What assumptions did you make about the farmers you interviewed?
I assumed they wouldn't be interested in talking to me, that they wouldn't know how to respond. All these assumptions came out of my own boundaries I had created. That's a really intense thing I had to come to a realization about, confronting my own fears of crossing the borders of culture and race. It was a growing experience for me, and now my work is predominantly writing about, almost exclusively, Native American and Latino people. I don't have those fears anymore. It was something I learned in general, not so much about farming, but about interviewing people. Just as when a writer who goes in with an agenda, it's just gonna get blown out of the water every time. I had an agenda, and that got blown.
One of the farmers, Joanie McIntyre, makes some strong comments about gender roles within her family. She said that although their farming style is considered progressive, at the end of the day she's in a traditional gender role, cooking, cleaning and being the primary caregiver of the family's four children.
Throughout most of the book, you make comments and observations, but in this case it seemed like you quoted her, and then stepped back. Was that intentional?
It was deliberate. In areas where I thought it would be most provoking, I didn't want to insert my opinion. I thought readers could think for themselves and I didn't want to insert any kind of judgment. I also wanted to represent people fairly, and let people make their own judgment, give them room to process their own thoughts. And of course, the fact that I included her quote shows my agenda.
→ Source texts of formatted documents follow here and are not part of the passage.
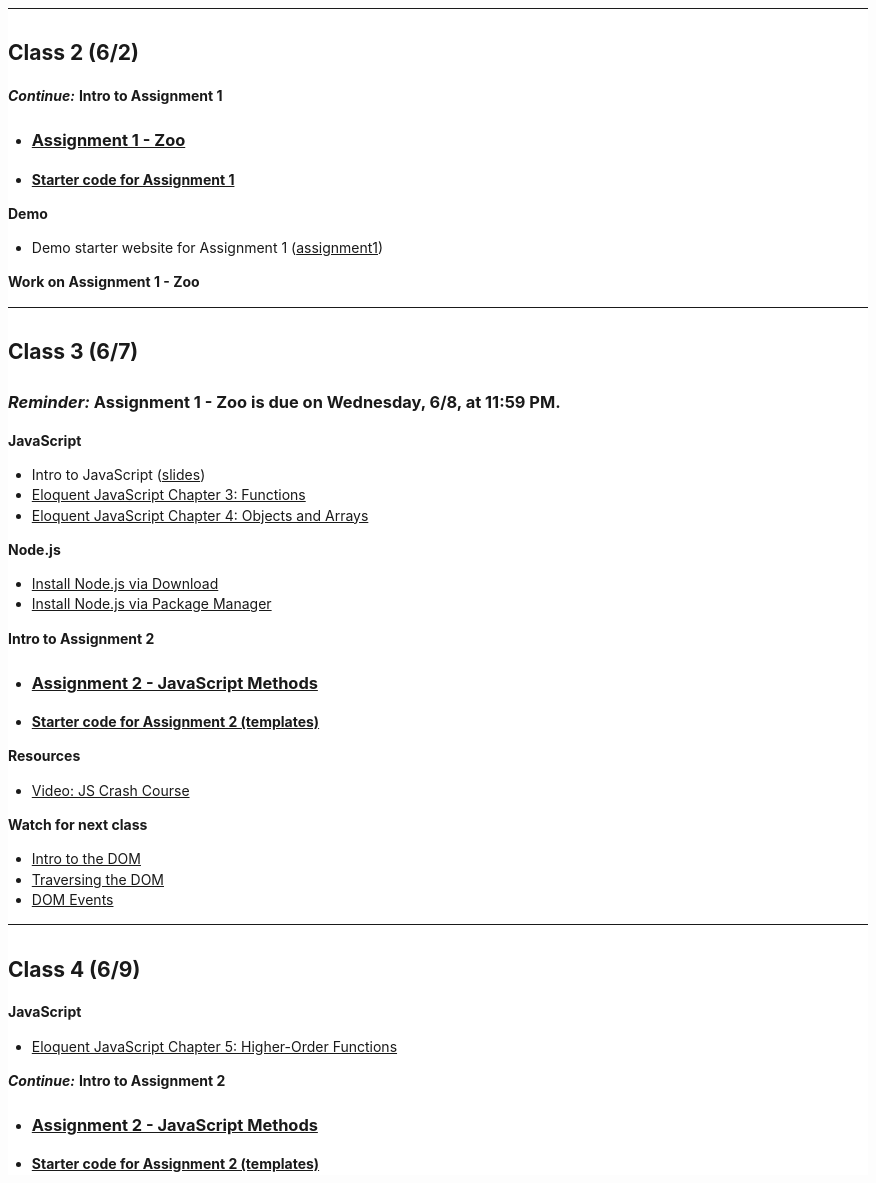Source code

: ----------
## Class 2 (6/2)
***Continue:*** **Intro to Assignment 1**
- ### [Assignment 1 - Zoo](https://docs.google.com/document/d/1wNSnGtFVu3NQdKlbCtVlLMP-FADp1aNb/edit?usp=sharing&ouid=103231663234242419974&rtpof=true&sd=true)
- **[Starter code for Assignment 1](https://github.com/johnnylaicode/zoo-starter-code)**

**Demo**
- Demo starter website for Assignment 1 ([assignment1](https://github.com/johnnylaicode/assignment1))

**Work on Assignment 1 - Zoo**

----------
## Class 3 (6/7)
### *Reminder:* Assignment 1 - Zoo is due on Wednesday, 6/8, at 11:59 PM.

**JavaScript**
- Intro to JavaScript ([slides](https://drive.google.com/file/d/1tmhqP-oqxQsd0PkmqWLZyasclURiVwVu/view?usp=sharing))
- [Eloquent JavaScript Chapter 3: Functions](http://eloquentjavascript.net/03_functions.html)
- [Eloquent JavaScript Chapter 4: Objects and Arrays](http://eloquentjavascript.net/04_data.html)

**Node.js**
- [Install Node.js via Download](https://nodejs.org/en/download/)
- [Install Node.js via Package Manager](https://nodejs.org/en/download/package-manager/) 

**Intro to Assignment 2**
- ### [**Assignment 2 - JavaScript Methods**](https://docs.google.com/document/d/1zRL4wmnlKqKgfaxR7UExCSPz7QEStDwH/edit?usp=sharing&ouid=103231663234242419974&rtpof=true&sd=true)
- **[Starter code for Assignment 2 (templates)](https://github.com/johnnylaicode/javascript-methods-starter-code)**

**Resources**
- [Video: JS Crash Course](https://www.youtube.com/watch?v=hdI2bqOjy3c&ab_channel=TraversyMedia)

**Watch for next class**
- [Intro to the DOM](https://www.youtube.com/watch?v=l-0nPnSvbX8)
- [Traversing the DOM](https://www.youtube.com/watch?v=8LWQNnVAMh4)
- [DOM Events](https://www.youtube.com/watch?v=QE1YQnhntgw)

----------
## Class 4 (6/9)
**JavaScript**
- [Eloquent JavaScript Chapter 5: Higher-Order Functions](http://eloquentjavascript.net/05_higher_order.html)

***Continue:*** **Intro to Assignment 2**
- ### [**Assignment 2 - JavaScript Methods**](https://docs.google.com/document/d/1zRL4wmnlKqKgfaxR7UExCSPz7QEStDwH/edit?usp=sharing&ouid=103231663234242419974&rtpof=true&sd=true)
- **[Starter code for Assignment 2 (templates)](https://github.com/johnnylaicode/javascript-methods-starter-code)**
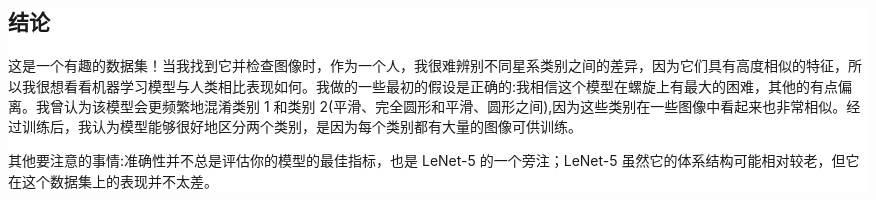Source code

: ## 结论

这是一个有趣的数据集！当我找到它并检查图像时，作为一个人，我很难辨别不同星系类别之间的差异，因为它们具有高度相似的特征，所以我很想看看机器学习模型与人类相比表现如何。我做的一些最初的假设是正确的:我相信这个模型在螺旋上有最大的困难，其他的有点偏离。我曾认为该模型会更频繁地混淆类别 1 和类别 2(平滑、完全圆形和平滑、圆形之间),因为这些类别在一些图像中看起来也非常相似。经过训练后，我认为模型能够很好地区分两个类别，是因为每个类别都有大量的图像可供训练。

其他要注意的事情:准确性并不总是评估你的模型的最佳指标，也是 LeNet-5 的一个旁注；LeNet-5 虽然它的体系结构可能相对较老，但它在这个数据集上的表现并不太差。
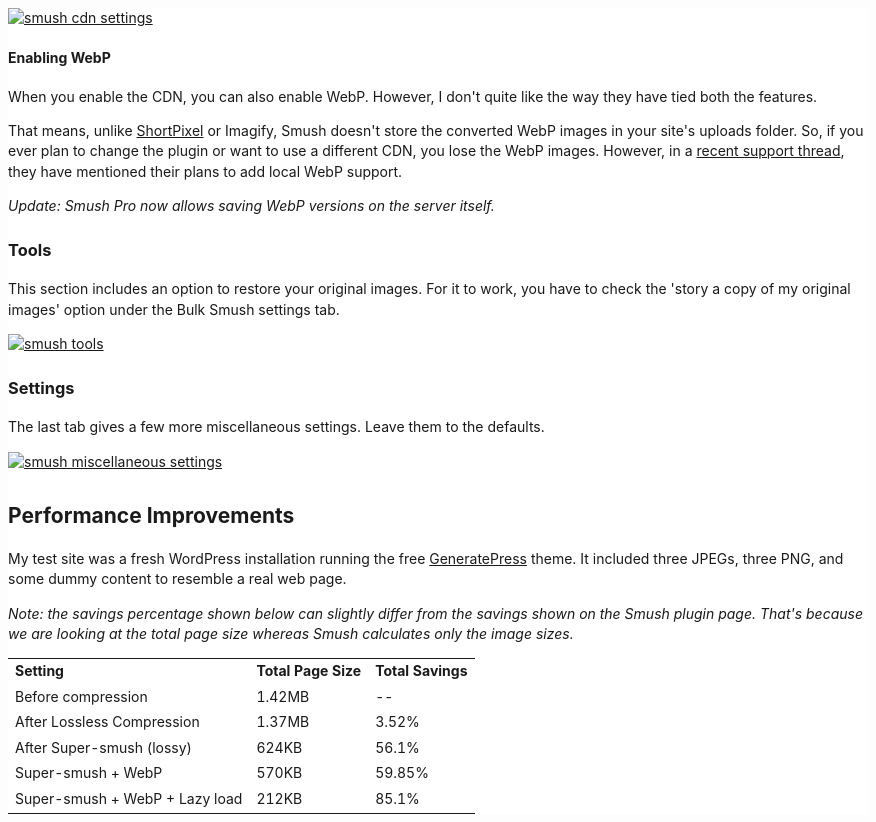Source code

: [![smush cdn settings](https://cdn-2.coralnodes.com/coralnodes/uploads/2020/07/smush-pro-cdn-settings-1080x846.png)](https://cdn-2.coralnodes.com/coralnodes/uploads/2020/07/smush-pro-cdn-settings.png)

#### Enabling WebP

When you enable the CDN, you can also enable WebP. However, I don't quite like the way they have tied both the features.

That means, unlike [ShortPixel](http://localhost:10003/shortpixel-image-optimization-plugin-review/) or Imagify, Smush doesn't store the converted WebP images in your site's uploads folder. So, if you ever plan to change the plugin or want to use a different CDN, you lose the WebP images. However, in a [recent support thread](https://wordpress.org/support/topic/no-local-webp-you-must-use-their-cdn/), they have mentioned their plans to add local WebP support.

_Update: Smush Pro now allows saving WebP versions on the server itself._

### Tools

This section includes an option to restore your original images. For it to work, you have to check the 'story a copy of my original images' option under the Bulk Smush settings tab.

[![smush tools](https://cdn-2.coralnodes.com/coralnodes/uploads/2020/07/smush-pro-tools-1080x376.png)](https://cdn-2.coralnodes.com/coralnodes/uploads/2020/07/smush-pro-tools.png)

### Settings

The last tab gives a few more miscellaneous settings. Leave them to the defaults.

[![smush miscellaneous settings](https://cdn-2.coralnodes.com/coralnodes/uploads/2020/07/smush-pro-other-settings-1080x862.png)](https://cdn-2.coralnodes.com/coralnodes/uploads/2020/07/smush-pro-other-settings.png)

## Performance Improvements

My test site was a fresh WordPress installation running the free [GeneratePress](http://localhost:10003/generatepress-theme-review/) theme. It included three JPEGs, three PNG, and some dummy content to resemble a real web page.

_Note: the savings percentage shown below can slightly differ from the savings shown on the Smush plugin page. That's because we are looking at the total page size whereas Smush calculates only the image sizes._

|   |   |   |
|---|---|---|
|**Setting**|**Total Page Size**|**Total Savings**|
|Before compression|1.42MB|--|
|After Lossless Compression|1.37MB|3.52%|
|After Super-smush (lossy)|624KB|56.1%|
|Super-smush + WebP|570KB|59.85%|
|Super-smush + WebP + Lazy load|212KB|85.1%|
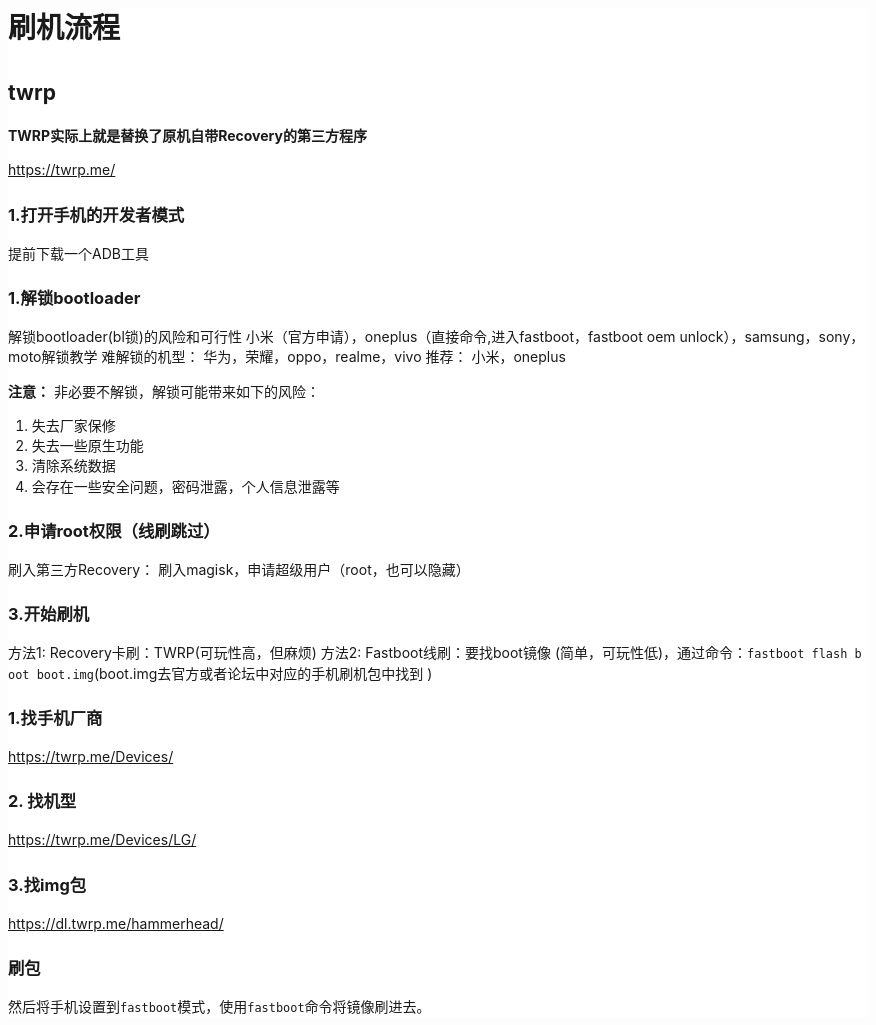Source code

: 

# 刷机流程

## twrp

**TWRP实际上就是替换了原机自带Recovery的第三方程序**

https://twrp.me/
### 1.打开手机的开发者模式
提前下载一个ADB工具

### 1.解锁bootloader
解锁bootloader(bl锁)的风险和可行性
小米（官方申请），oneplus（直接命令,进入fastboot，fastboot oem unlock），samsung，sony，moto解锁教学
难解锁的机型：
华为，荣耀，oppo，realme，vivo
推荐：
小米，oneplus

**注意：**
非必要不解锁，解锁可能带来如下的风险：
1. 失去厂家保修
2. 失去一些原生功能
3. 清除系统数据
4. 会存在一些安全问题，密码泄露，个人信息泄露等
### 2.申请root权限（线刷跳过）
刷入第三方Recovery：
刷入magisk，申请超级用户（root，也可以隐藏）
### 3.开始刷机
方法1: Recovery卡刷：TWRP(可玩性高，但麻烦)
方法2: Fastboot线刷：要找boot镜像 (简单，可玩性低)，通过命令：`fastboot flash boot boot.img`(boot.img去官方或者论坛中对应的手机刷机包中找到 )

### 1.找手机厂商

https://twrp.me/Devices/

### 2. 找机型

https://twrp.me/Devices/LG/

### 3.找img包

https://dl.twrp.me/hammerhead/

### 刷包

然后将手机设置到`fastboot`模式，使用`fastboot`命令将镜像刷进去。
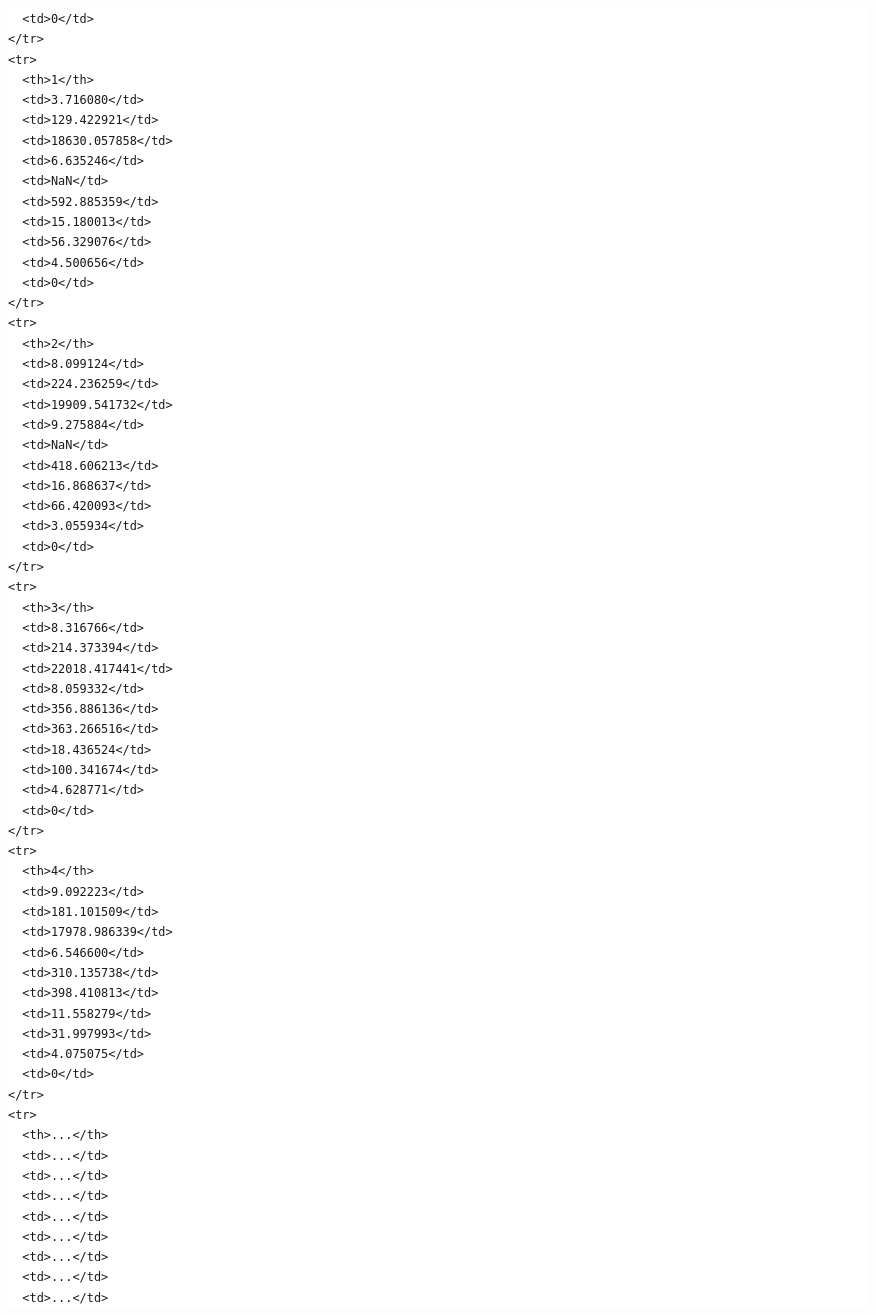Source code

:       <td>0</td>
    </tr>
    <tr>
      <th>1</th>
      <td>3.716080</td>
      <td>129.422921</td>
      <td>18630.057858</td>
      <td>6.635246</td>
      <td>NaN</td>
      <td>592.885359</td>
      <td>15.180013</td>
      <td>56.329076</td>
      <td>4.500656</td>
      <td>0</td>
    </tr>
    <tr>
      <th>2</th>
      <td>8.099124</td>
      <td>224.236259</td>
      <td>19909.541732</td>
      <td>9.275884</td>
      <td>NaN</td>
      <td>418.606213</td>
      <td>16.868637</td>
      <td>66.420093</td>
      <td>3.055934</td>
      <td>0</td>
    </tr>
    <tr>
      <th>3</th>
      <td>8.316766</td>
      <td>214.373394</td>
      <td>22018.417441</td>
      <td>8.059332</td>
      <td>356.886136</td>
      <td>363.266516</td>
      <td>18.436524</td>
      <td>100.341674</td>
      <td>4.628771</td>
      <td>0</td>
    </tr>
    <tr>
      <th>4</th>
      <td>9.092223</td>
      <td>181.101509</td>
      <td>17978.986339</td>
      <td>6.546600</td>
      <td>310.135738</td>
      <td>398.410813</td>
      <td>11.558279</td>
      <td>31.997993</td>
      <td>4.075075</td>
      <td>0</td>
    </tr>
    <tr>
      <th>...</th>
      <td>...</td>
      <td>...</td>
      <td>...</td>
      <td>...</td>
      <td>...</td>
      <td>...</td>
      <td>...</td>
      <td>...</td>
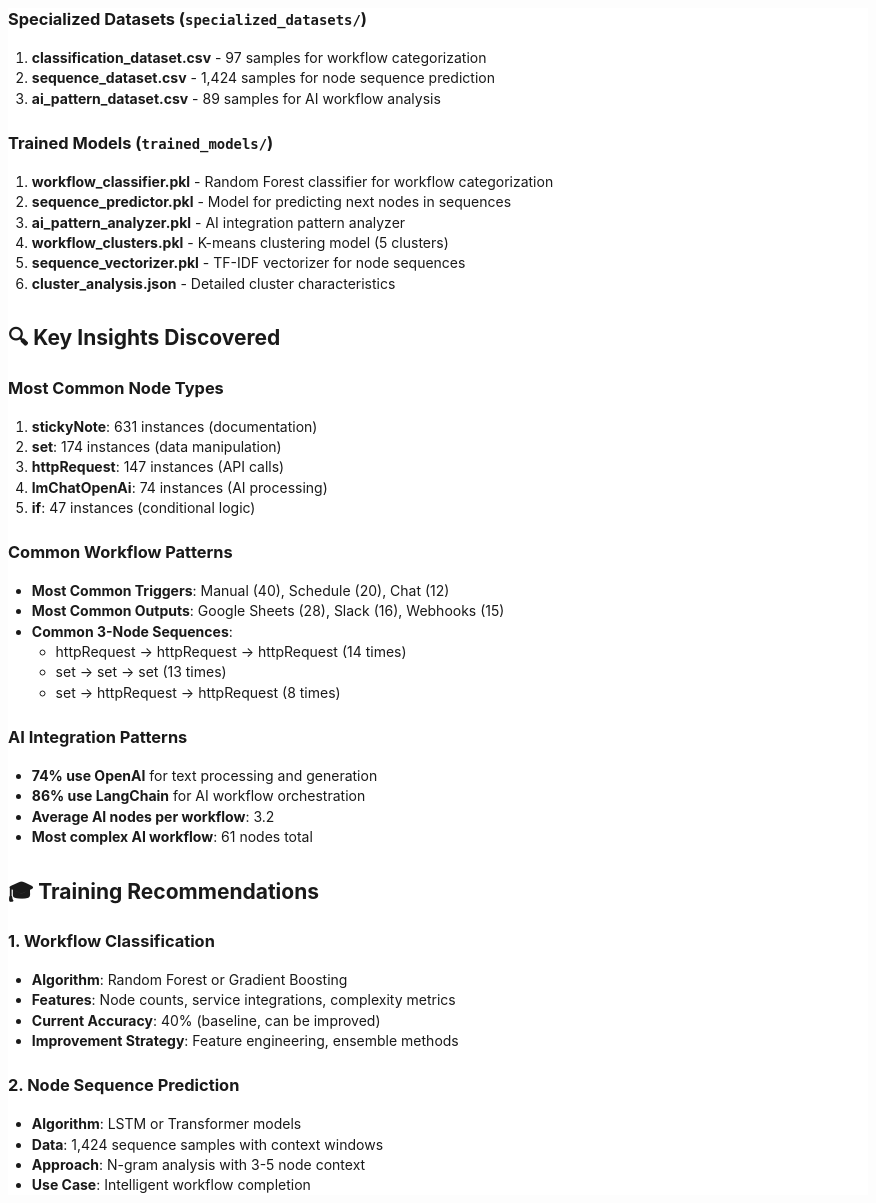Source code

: ### Specialized Datasets (`specialized_datasets/`)
1. **classification_dataset.csv** - 97 samples for workflow categorization
2. **sequence_dataset.csv** - 1,424 samples for node sequence prediction
3. **ai_pattern_dataset.csv** - 89 samples for AI workflow analysis

### Trained Models (`trained_models/`)
1. **workflow_classifier.pkl** - Random Forest classifier for workflow categorization
2. **sequence_predictor.pkl** - Model for predicting next nodes in sequences
3. **ai_pattern_analyzer.pkl** - AI integration pattern analyzer
4. **workflow_clusters.pkl** - K-means clustering model (5 clusters)
5. **sequence_vectorizer.pkl** - TF-IDF vectorizer for node sequences
6. **cluster_analysis.json** - Detailed cluster characteristics

## 🔍 Key Insights Discovered

### Most Common Node Types
1. **stickyNote**: 631 instances (documentation)
2. **set**: 174 instances (data manipulation)
3. **httpRequest**: 147 instances (API calls)
4. **lmChatOpenAi**: 74 instances (AI processing)
5. **if**: 47 instances (conditional logic)

### Common Workflow Patterns
- **Most Common Triggers**: Manual (40), Schedule (20), Chat (12)
- **Most Common Outputs**: Google Sheets (28), Slack (16), Webhooks (15)
- **Common 3-Node Sequences**: 
  - httpRequest → httpRequest → httpRequest (14 times)
  - set → set → set (13 times)
  - set → httpRequest → httpRequest (8 times)

### AI Integration Patterns
- **74% use OpenAI** for text processing and generation
- **86% use LangChain** for AI workflow orchestration
- **Average AI nodes per workflow**: 3.2
- **Most complex AI workflow**: 61 nodes total

## 🎓 Training Recommendations

### 1. Workflow Classification
- **Algorithm**: Random Forest or Gradient Boosting
- **Features**: Node counts, service integrations, complexity metrics
- **Current Accuracy**: 40% (baseline, can be improved)
- **Improvement Strategy**: Feature engineering, ensemble methods

### 2. Node Sequence Prediction
- **Algorithm**: LSTM or Transformer models
- **Data**: 1,424 sequence samples with context windows
- **Approach**: N-gram analysis with 3-5 node context
- **Use Case**: Intelligent workflow completion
Every single person interviewed read their chapter before it was published. I really thought Joanie and Michael wouldn't like their chapter, but they were fine with it. That was very important for me, for the people to see themselves represented accurately and fairly.
Were you surprised the farms weren't all organic?
No. What I learned about it all, is that it's not about the label. It's about how the food is grown, and knowing how it's grown is a wonderful thing about not buying vegetables anonymously. A couple of my favorite stands at the local farmers' market aren't certified organic. But I know they grow without pesticides or if they use some, they use them responsibly. But there is no way I'd know that if I (bought the produce) from the store.
One of the great things about farmers' markets is they lessen the dichotomy between conventional and organic. That's why I use the term sustainable, a lot of the time, instead of organic. I had a lot of assumptions about organic. I learned there was a lot more to sustainability that the term "organic."